J'ouvris les yeux avec difficulté, clignant plusieurs fois pour chasser l'obscurité qui embrumait ma vision. Le plafond richement décoré au-dessus de moi et à présent devenu familier, allongée sur le grand lit aux draps soyeux. Une chandelle vacillait doucement sur la table de chevet, projetant des ombres tremblantes dans la pièce.

Mon cœur s'emballa soudain en voyant le prince assis près du lit, une main crispée sur l'accoudoir de sa chaise. Il ne me regardait pas directement, mais ses yeux étaient fixés sur le sol, l'air perdu dans ses pensées. Sa mâchoire était serrée, comme s'il luttait intérieurement contre quelque chose qu'il ne parvenait pas à maîtriser.

Sentant mon regard, il tourna lentement la tête vers moi. Ses yeux s'adoucirent un instant, mais ce fut une lueur furtive, aussitôt masquée par son habituel masque d'impassibilité.

« Vous êtes réveillée, » dit-il d'une voix grave. Il y avait un mélange de soulagement et de reproche dans son ton, mais c'était sa fatigue apparente qui me troubla le plus. Il semblait avoir veillé sur moi pendant un long moment.

Je tentai de répondre, mais mes lèvres étaient sèches, et aucun son ne sortit. Le prince se leva immédiatement, s'approcha du lit et versa de l'eau dans un gobelet en argent. Il s'agenouilla à mes côtés, glissant un bras sous ma nuque pour m'aider à boire. Le contact de sa main contre ma peau me fit frissonner, une chaleur inattendue se propageant à travers mon corps meurtri.

L'eau était fraîche, apaisante, mais c'était ce simple geste de tendresse qui me bouleversa. Ce prince, si implacable et froid, se montrait soudain prévenant, presque attentionné. Mais je ne pouvais pas me permettre de me laisser séduire par cette façade. Pas cette fois car ce même geste, il l'avait eu quelque jours en arrière quand je m'étais réveillée après cette fameuse nuit glaciale. Les mêmes gestes de sa part une sorte de flashback qui me tortura.

Après m'avoir fait boire, il me déposa doucement sur l'oreiller. Sa main resta un instant en suspens, comme s'il hésitait à me lâcher. Mais finalement, il se redressa et reprit sa place sur la chaise.

Je pris une profonde inspiration, rassemblant mes forces pour lui poser la question qui me hantait depuis que je m'étais évanouie.
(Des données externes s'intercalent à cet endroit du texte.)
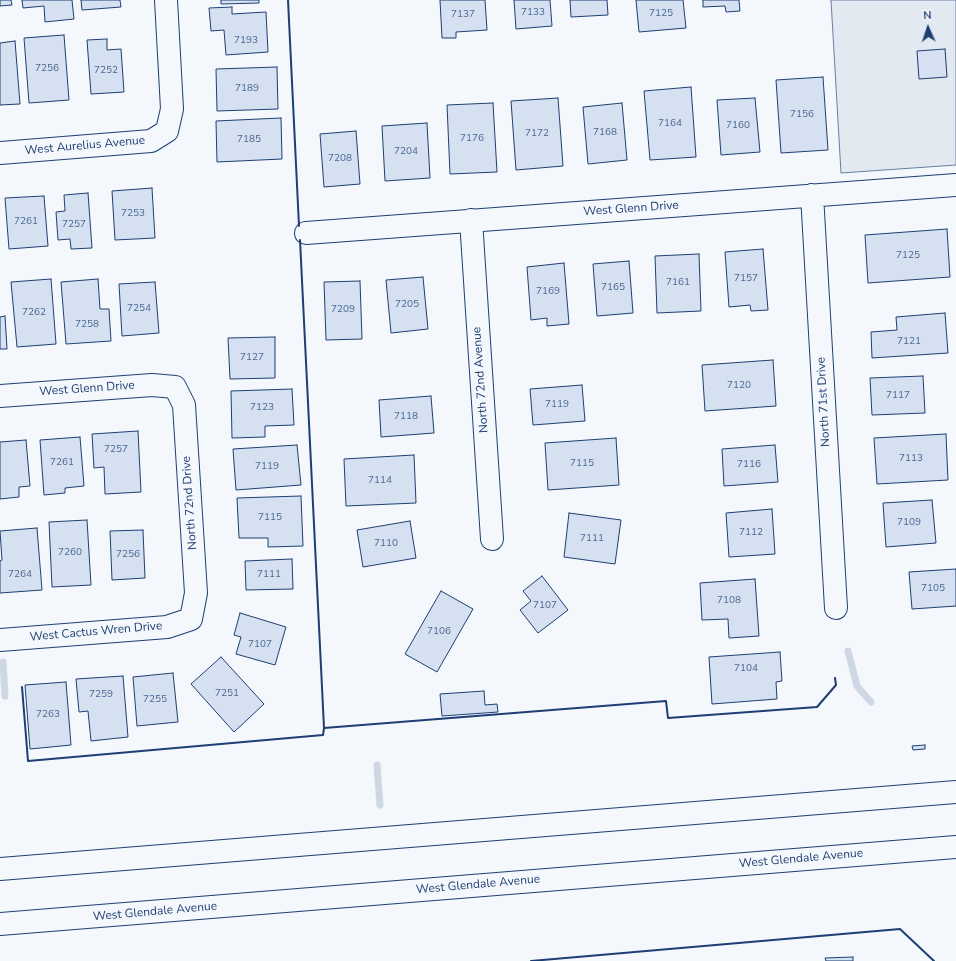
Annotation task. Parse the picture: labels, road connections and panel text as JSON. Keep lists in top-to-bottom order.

« Pourquoi le docteur Valmont ne travaille-t-il plus ici ? »

Le prince fronça légèrement les sourcils, un éclat de dureté passant dans son regard. « Parce qu'il a été transféré. Je ne tolère pas que mon personnel se laisse distraire. »

Je sentis la colère monter en moi, mais je la réprimai du mieux que je pouvais. « Distraire ? C'est ça que vous pensez ? Que je suis une distraction ? »
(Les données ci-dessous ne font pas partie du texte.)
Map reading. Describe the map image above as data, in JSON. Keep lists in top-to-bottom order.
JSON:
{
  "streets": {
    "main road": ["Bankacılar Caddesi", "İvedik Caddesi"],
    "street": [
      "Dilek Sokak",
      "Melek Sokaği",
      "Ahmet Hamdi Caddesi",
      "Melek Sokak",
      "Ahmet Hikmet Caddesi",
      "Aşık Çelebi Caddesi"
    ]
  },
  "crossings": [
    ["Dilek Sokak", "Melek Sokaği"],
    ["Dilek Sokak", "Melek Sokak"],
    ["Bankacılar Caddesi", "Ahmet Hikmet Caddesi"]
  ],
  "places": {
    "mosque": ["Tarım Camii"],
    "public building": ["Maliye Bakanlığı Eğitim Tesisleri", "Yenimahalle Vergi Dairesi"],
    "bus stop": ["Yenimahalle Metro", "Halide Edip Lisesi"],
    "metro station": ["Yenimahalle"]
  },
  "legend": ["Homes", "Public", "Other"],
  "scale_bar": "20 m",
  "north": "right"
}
Il me fixa longuement, puis se leva brusquement, s'éloignant du lit comme s'il devait mettre une distance entre nous. « Je ne reviens jamais sur mes décisions, Haydé. Le docteur Moreau prendra soin de vous à partir de maintenant. »

Je secouai faiblement la tête. « Je ne veux pas du docteur Moreau. Je veux le docteur Valmont. »

Le prince se figea, puis se tourna lentement vers moi. Son regard était devenu glacial, mais il y avait autre chose, une douleur sourde qu'il essayait de dissimuler. « Je fais ce qui est nécessaire pour votre sécurité. Vous ne comprenez pas encore à quel point tout cela vous dépasse. »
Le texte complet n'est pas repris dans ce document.